_Task details_
From the first line to the last, output the entries exactly.

_Dataset_
──────

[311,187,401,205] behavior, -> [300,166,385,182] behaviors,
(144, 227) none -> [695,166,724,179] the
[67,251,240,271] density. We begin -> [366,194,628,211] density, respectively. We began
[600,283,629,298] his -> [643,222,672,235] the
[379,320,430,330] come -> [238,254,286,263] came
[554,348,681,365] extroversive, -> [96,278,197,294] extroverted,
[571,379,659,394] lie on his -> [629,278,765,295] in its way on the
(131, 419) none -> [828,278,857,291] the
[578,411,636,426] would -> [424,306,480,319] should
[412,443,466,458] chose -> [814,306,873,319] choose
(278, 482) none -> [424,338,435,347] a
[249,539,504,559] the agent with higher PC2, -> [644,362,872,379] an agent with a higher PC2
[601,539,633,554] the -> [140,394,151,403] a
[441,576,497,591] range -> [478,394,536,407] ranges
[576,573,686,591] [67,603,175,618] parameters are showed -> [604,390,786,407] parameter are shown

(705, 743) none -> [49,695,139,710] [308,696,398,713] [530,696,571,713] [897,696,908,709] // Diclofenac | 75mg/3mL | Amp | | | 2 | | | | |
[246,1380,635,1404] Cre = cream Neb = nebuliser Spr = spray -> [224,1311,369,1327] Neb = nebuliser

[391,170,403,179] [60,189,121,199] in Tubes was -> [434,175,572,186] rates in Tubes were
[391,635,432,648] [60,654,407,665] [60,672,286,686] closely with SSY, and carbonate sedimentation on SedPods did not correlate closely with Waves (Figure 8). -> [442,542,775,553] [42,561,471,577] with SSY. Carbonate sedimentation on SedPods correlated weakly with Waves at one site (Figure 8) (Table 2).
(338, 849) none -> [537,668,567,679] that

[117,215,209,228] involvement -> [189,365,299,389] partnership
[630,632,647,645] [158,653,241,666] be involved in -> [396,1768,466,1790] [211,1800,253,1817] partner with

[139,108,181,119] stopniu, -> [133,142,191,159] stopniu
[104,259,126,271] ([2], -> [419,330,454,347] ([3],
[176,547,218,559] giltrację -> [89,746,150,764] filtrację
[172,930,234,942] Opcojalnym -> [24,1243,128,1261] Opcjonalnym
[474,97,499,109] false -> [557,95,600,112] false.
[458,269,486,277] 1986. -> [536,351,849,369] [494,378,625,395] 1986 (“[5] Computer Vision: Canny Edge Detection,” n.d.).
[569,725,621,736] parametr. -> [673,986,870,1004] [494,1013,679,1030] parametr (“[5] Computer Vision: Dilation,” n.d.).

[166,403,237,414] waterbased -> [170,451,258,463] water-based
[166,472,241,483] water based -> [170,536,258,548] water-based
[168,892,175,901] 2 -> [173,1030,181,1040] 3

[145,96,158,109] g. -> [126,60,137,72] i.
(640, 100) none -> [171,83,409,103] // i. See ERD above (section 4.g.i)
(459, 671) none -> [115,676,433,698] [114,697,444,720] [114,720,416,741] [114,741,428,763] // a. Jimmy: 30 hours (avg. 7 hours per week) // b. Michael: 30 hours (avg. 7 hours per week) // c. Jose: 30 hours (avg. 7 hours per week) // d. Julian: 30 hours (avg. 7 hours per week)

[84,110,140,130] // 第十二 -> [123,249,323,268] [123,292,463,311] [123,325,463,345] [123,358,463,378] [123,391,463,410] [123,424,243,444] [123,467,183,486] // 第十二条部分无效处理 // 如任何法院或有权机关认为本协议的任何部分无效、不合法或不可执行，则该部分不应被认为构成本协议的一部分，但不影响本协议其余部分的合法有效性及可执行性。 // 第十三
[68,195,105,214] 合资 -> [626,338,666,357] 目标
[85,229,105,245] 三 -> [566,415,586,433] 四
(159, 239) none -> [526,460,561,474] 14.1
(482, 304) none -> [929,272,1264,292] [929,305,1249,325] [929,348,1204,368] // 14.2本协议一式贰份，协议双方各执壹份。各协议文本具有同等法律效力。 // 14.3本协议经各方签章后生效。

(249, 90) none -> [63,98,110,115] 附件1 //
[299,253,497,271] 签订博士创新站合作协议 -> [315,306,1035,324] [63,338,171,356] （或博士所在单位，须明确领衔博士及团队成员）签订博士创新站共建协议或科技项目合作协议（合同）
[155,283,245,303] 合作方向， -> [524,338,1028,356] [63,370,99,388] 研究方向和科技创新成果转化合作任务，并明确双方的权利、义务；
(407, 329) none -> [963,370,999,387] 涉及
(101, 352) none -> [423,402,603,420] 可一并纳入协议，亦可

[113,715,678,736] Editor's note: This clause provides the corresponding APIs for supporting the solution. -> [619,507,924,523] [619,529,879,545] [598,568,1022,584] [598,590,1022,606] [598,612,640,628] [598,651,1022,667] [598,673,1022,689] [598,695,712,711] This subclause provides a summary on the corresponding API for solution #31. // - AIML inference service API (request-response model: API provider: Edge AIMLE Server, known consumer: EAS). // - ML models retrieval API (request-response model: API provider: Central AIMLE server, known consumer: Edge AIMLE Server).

──────

_Solution for this task_
[311,187,401,205] behavior, -> [300,166,385,182] behaviors,
(144, 227) none -> [695,166,724,179] the
[67,251,240,271] density. We begin -> [366,194,628,211] density, respectively. We began
[600,283,629,298] his -> [643,222,672,235] the
[379,320,430,330] come -> [238,254,286,263] came
[554,348,681,365] extroversive, -> [96,278,197,294] extroverted,
[571,379,659,394] lie on his -> [629,278,765,295] in its way on the
(131, 419) none -> [828,278,857,291] the
[578,411,636,426] would -> [424,306,480,319] should
[412,443,466,458] chose -> [814,306,873,319] choose
(278, 482) none -> [424,338,435,347] a
[249,539,504,559] the agent with higher PC2, -> [644,362,872,379] an agent with a higher PC2
[601,539,633,554] the -> [140,394,151,403] a
[441,576,497,591] range -> [478,394,536,407] ranges
[576,573,686,591] [67,603,175,618] parameters are showed -> [604,390,786,407] parameter are shown

(705, 743) none -> [49,695,139,710] [308,696,398,713] [530,696,571,713] [897,696,908,709] // Diclofenac | 75mg/3mL | Amp | | | 2 | | | | |
[246,1380,635,1404] Cre = cream Neb = nebuliser Spr = spray -> [224,1311,369,1327] Neb = nebuliser

[391,170,403,179] [60,189,121,199] in Tubes was -> [434,175,572,186] rates in Tubes were
[391,635,432,648] [60,654,407,665] [60,672,286,686] closely with SSY, and carbonate sedimentation on SedPods did not correlate closely with Waves (Figure 8). -> [442,542,775,553] [42,561,471,577] with SSY. Carbonate sedimentation on SedPods correlated weakly with Waves at one site (Figure 8) (Table 2).
(338, 849) none -> [537,668,567,679] that

[117,215,209,228] involvement -> [189,365,299,389] partnership
[630,632,647,645] [158,653,241,666] be involved in -> [396,1768,466,1790] [211,1800,253,1817] partner with

[139,108,181,119] stopniu, -> [133,142,191,159] stopniu
[104,259,126,271] ([2], -> [419,330,454,347] ([3],
[176,547,218,559] giltrację -> [89,746,150,764] filtrację
[172,930,234,942] Opcojalnym -> [24,1243,128,1261] Opcjonalnym
[474,97,499,109] false -> [557,95,600,112] false.
[458,269,486,277] 1986. -> [536,351,849,369] [494,378,625,395] 1986 (“[5] Computer Vision: Canny Edge Detection,” n.d.).
[569,725,621,736] parametr. -> [673,986,870,1004] [494,1013,679,1030] parametr (“[5] Computer Vision: Dilation,” n.d.).

[166,403,237,414] waterbased -> [170,451,258,463] water-based
[166,472,241,483] water based -> [170,536,258,548] water-based
[168,892,175,901] 2 -> [173,1030,181,1040] 3

[145,96,158,109] g. -> [126,60,137,72] i.
(640, 100) none -> [171,83,409,103] // i. See ERD above (section 4.g.i)
(459, 671) none -> [115,676,433,698] [114,697,444,720] [114,720,416,741] [114,741,428,763] // a. Jimmy: 30 hours (avg. 7 hours per week) // b. Michael: 30 hours (avg. 7 hours per week) // c. Jose: 30 hours (avg. 7 hours per week) // d. Julian: 30 hours (avg. 7 hours per week)

[84,110,140,130] // 第十二 -> [123,249,323,268] [123,292,463,311] [123,325,463,345] [123,358,463,378] [123,391,463,410] [123,424,243,444] [123,467,183,486] // 第十二条部分无效处理 // 如任何法院或有权机关认为本协议的任何部分无效、不合法或不可执行，则该部分不应被认为构成本协议的一部分，但不影响本协议其余部分的合法有效性及可执行性。 // 第十三
[68,195,105,214] 合资 -> [626,338,666,357] 目标
[85,229,105,245] 三 -> [566,415,586,433] 四
(159, 239) none -> [526,460,561,474] 14.1
(482, 304) none -> [929,272,1264,292] [929,305,1249,325] [929,348,1204,368] // 14.2本协议一式贰份，协议双方各执壹份。各协议文本具有同等法律效力。 // 14.3本协议经各方签章后生效。

(249, 90) none -> [63,98,110,115] 附件1 //
[299,253,497,271] 签订博士创新站合作协议 -> [315,306,1035,324] [63,338,171,356] （或博士所在单位，须明确领衔博士及团队成员）签订博士创新站共建协议或科技项目合作协议（合同）
[155,283,245,303] 合作方向， -> [524,338,1028,356] [63,370,99,388] 研究方向和科技创新成果转化合作任务，并明确双方的权利、义务；
(407, 329) none -> [963,370,999,387] 涉及
(101, 352) none -> [423,402,603,420] 可一并纳入协议，亦可

[113,715,678,736] Editor's note: This clause provides the corresponding APIs for supporting the solution. -> [619,507,924,523] [619,529,879,545] [598,568,1022,584] [598,590,1022,606] [598,612,640,628] [598,651,1022,667] [598,673,1022,689] [598,695,712,711] This subclause provides a summary on the corresponding API for solution #31. // - AIML inference service API (request-response model: API provider: Edge AIMLE Server, known consumer: EAS). // - ML models retrieval API (request-response model: API provider: Central AIMLE server, known consumer: Edge AIMLE Server).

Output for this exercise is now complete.